TASK INSTRUCTIONS —
Spot each line in the data below containing "input" and copy it.

DATA EXTRACTS —

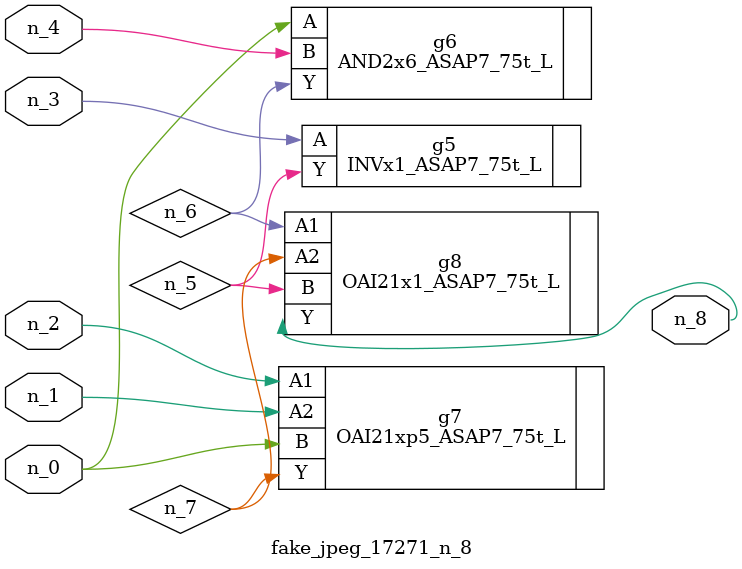
<source format=v>
module fake_jpeg_17271_n_8 (n_3, n_2, n_1, n_0, n_4, n_8);

input n_3;
input n_2;
input n_1;
input n_0;
input n_4;

output n_8;

wire n_6;
wire n_5;
wire n_7;

INVx1_ASAP7_75t_L g5 ( 
.A(n_3),
.Y(n_5)
);

AND2x6_ASAP7_75t_L g6 ( 
.A(n_0),
.B(n_4),
.Y(n_6)
);

OAI21xp5_ASAP7_75t_L g7 ( 
.A1(n_2),
.A2(n_1),
.B(n_0),
.Y(n_7)
);

OAI21x1_ASAP7_75t_L g8 ( 
.A1(n_6),
.A2(n_7),
.B(n_5),
.Y(n_8)
);


endmodule
</source>
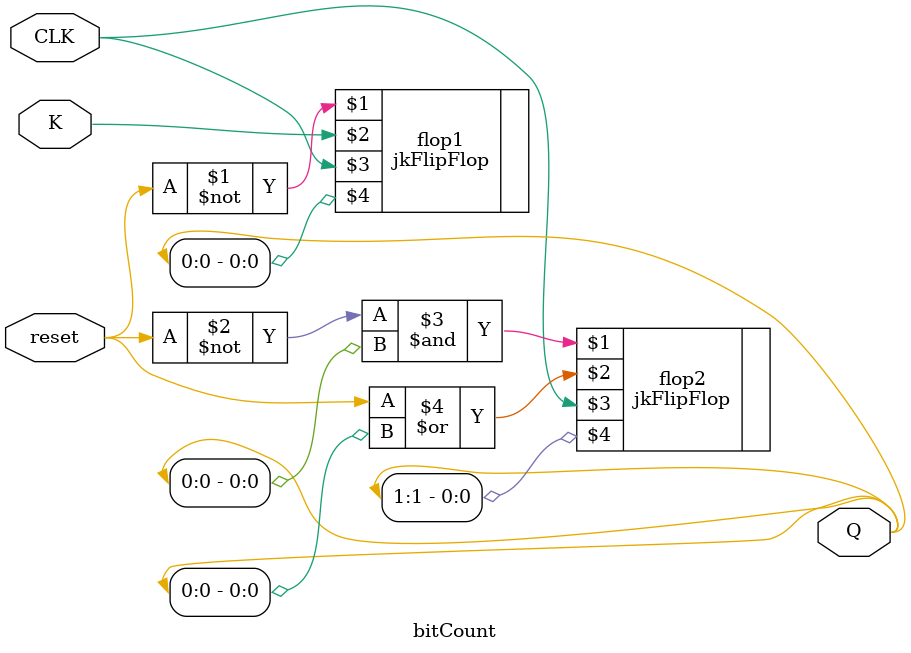
<source format=v>
module bitCount(K, CLK, reset, Q);
  input K;
  input CLK, reset;
  output [1:0] Q;

  jkFlipFlop flop1(~reset, K, CLK, Q[0]);
  jkFlipFlop flop2(~reset & Q[0] , reset | Q[0], CLK, Q[1]);
endmodule
</source>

SOLUTION TO THIS EXERCISE —
input n_3;
input n_2;
input n_1;
input n_0;
input n_4;
  input K;
  input CLK, reset;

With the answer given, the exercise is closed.